- _What to produce_:
Please return every line of the records that contains the word "دسمبر".

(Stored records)
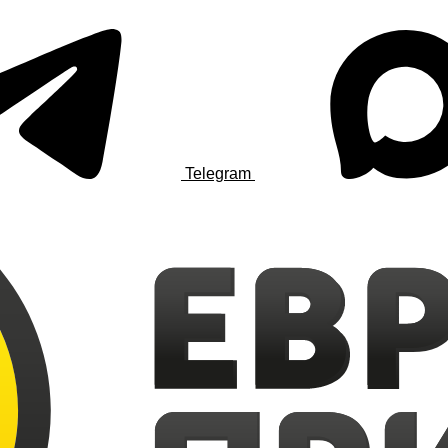
Telegram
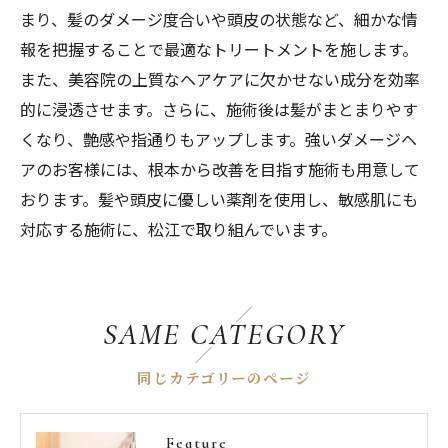
まり、髪のダメージ度合いや頭皮の状態など、細かな情
報を把握することで最適なトリートメントを施します。
また、美容院の上質なヘアケアに欠かせない成分を効率
的に浸透させます。さらに、施術後は髪がまとまりやす
くなり、艶感や指通りもアップします。強いダメージヘ
アのお客様には、根本から改善を目指す施術も用意して
おります。髪や頭皮に優しい薬剤を使用し、敏感肌にも
対応する施術に、松江で取り組んでいます。
SAME CATEGORY
同じカテゴリーのページ
Feature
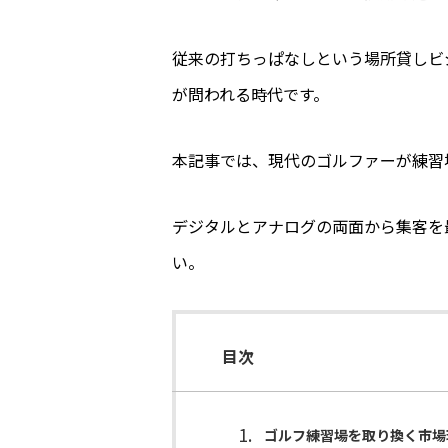
従来の打ちっぱなしという場所貸しビ
が問われる時代です。
本記事では、現代のゴルファーが練習
デジタルとアナログの両面から集客を
い。
目次
ゴルフ練習場を取り換く市場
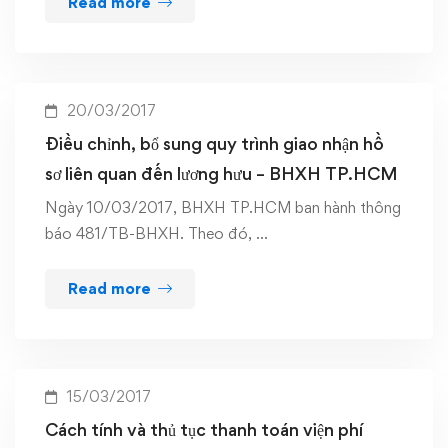
Read more
20/03/2017
Điều chỉnh, bổ sung quy trình giao nhận hồ
sơ liên quan đến lương hưu – BHXH TP.HCM
Ngày 10/03/2017, BHXH TP.HCM ban hành thông
báo 481/TB-BHXH. Theo đó, …
Read more
15/03/2017
Cách tính và thủ tục thanh toán viện phí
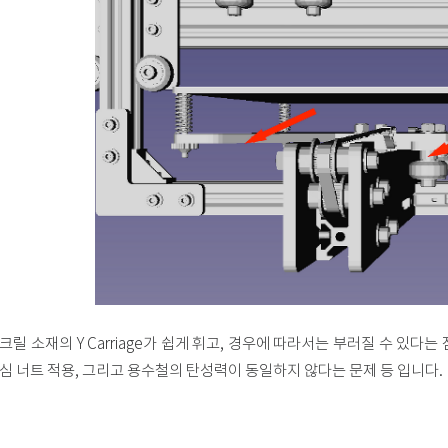
크릴 소재의 Y Carriage가 쉽게 휘고, 경우에 따라서는 부러질 수 있다는 점과 Y 
심 너트 적용, 그리고 용수철의 탄성력이 동일하지 않다는 문제 등 입니다.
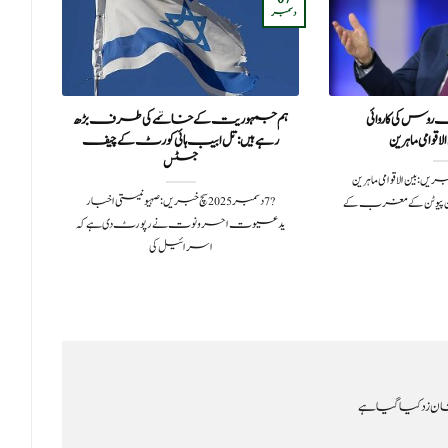
اکتوبر
دسمبر
وس کی کاروائی
ہم جمہوریت کے خاتمے کی طرف بڑھ
ع
وامی ماہرین
رہے ہیں: تل ابیب ہائی کورٹ کے چیف
جسٹس
روری 2022سچ خبریں:بین الاقوامی ماہرین
?️ 7 دسمبر 2025سچ خبریں: صہیونیستی اخبار
ین پیوٹن کے مغرب کے
یدعیوت احرونوت نے رپورٹ دی ہے کہ
اسرائیل کی
ن زد کیا گیا ہے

- _Exercise response_:
دسمبر
?️ 7 دسمبر 2025سچ خبریں: صہیونیستی اخبار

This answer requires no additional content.